Type out the data again. Keep every line exactly the same.

┄┄┄┄┄┄

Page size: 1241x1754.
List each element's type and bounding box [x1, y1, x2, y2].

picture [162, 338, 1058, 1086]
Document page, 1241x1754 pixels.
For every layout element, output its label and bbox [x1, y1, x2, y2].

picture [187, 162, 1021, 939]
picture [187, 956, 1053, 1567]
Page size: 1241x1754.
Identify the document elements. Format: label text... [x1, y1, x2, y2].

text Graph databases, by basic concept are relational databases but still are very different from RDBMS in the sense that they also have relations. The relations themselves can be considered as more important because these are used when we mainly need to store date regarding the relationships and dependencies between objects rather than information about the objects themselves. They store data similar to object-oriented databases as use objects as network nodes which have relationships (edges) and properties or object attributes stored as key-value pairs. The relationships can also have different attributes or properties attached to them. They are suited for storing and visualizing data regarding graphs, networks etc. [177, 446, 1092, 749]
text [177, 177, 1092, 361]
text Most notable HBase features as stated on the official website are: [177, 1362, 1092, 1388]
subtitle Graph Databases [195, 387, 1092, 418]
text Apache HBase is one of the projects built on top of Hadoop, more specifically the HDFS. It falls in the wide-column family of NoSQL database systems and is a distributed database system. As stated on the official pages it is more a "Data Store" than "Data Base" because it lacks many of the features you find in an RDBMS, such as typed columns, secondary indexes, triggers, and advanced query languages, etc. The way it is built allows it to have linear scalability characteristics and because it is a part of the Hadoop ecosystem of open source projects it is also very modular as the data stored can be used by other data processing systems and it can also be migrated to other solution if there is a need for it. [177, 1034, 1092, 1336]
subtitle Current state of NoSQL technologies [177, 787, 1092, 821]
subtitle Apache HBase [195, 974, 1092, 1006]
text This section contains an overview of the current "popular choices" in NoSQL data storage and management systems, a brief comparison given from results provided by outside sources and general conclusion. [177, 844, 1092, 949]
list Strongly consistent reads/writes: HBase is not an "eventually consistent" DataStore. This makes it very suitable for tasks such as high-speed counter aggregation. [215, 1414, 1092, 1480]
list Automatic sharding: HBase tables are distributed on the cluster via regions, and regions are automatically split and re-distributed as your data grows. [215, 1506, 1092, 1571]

┄┄┄┄┄┄

:: SOLUTION FOR THIS PROBLEM ::
Page size: 1241x1754.
List each element's type and bounding box [x1, y1, x2, y2].

picture [162, 338, 1058, 1086]
Document page, 1241x1754 pixels.
For every layout element, output its label and bbox [x1, y1, x2, y2].

picture [187, 162, 1021, 939]
picture [187, 956, 1053, 1567]
Page size: 1241x1754.
Identify the document elements. Format: label text... [x1, y1, x2, y2].

text Graph databases, by basic concept are relational databases but still are very different from RDBMS in the sense that they also have relations. The relations themselves can be considered as more important because these are used when we mainly need to store date regarding the relationships and dependencies between objects rather than information about the objects themselves. They store data similar to object-oriented databases as use objects as network nodes which have relationships (edges) and properties or object attributes stored as key-value pairs. The relationships can also have different attributes or properties attached to them. They are suited for storing and visualizing data regarding graphs, networks etc. [177, 446, 1092, 749]
text [177, 177, 1092, 361]
text Most notable HBase features as stated on the official website are: [177, 1362, 1092, 1388]
subtitle Graph Databases [195, 387, 1092, 418]
text Apache HBase is one of the projects built on top of Hadoop, more specifically the HDFS. It falls in the wide-column family of NoSQL database systems and is a distributed database system. As stated on the official pages it is more a "Data Store" than "Data Base" because it lacks many of the features you find in an RDBMS, such as typed columns, secondary indexes, triggers, and advanced query languages, etc. The way it is built allows it to have linear scalability characteristics and because it is a part of the Hadoop ecosystem of open source projects it is also very modular as the data stored can be used by other data processing systems and it can also be migrated to other solution if there is a need for it. [177, 1034, 1092, 1336]
subtitle Current state of NoSQL technologies [177, 787, 1092, 821]
subtitle Apache HBase [195, 974, 1092, 1006]
text This section contains an overview of the current "popular choices" in NoSQL data storage and management systems, a brief comparison given from results provided by outside sources and general conclusion. [177, 844, 1092, 949]
list Strongly consistent reads/writes: HBase is not an "eventually consistent" DataStore. This makes it very suitable for tasks such as high-speed counter aggregation. [215, 1414, 1092, 1480]
list Automatic sharding: HBase tables are distributed on the cluster via regions, and regions are automatically split and re-distributed as your data grows. [215, 1506, 1092, 1571]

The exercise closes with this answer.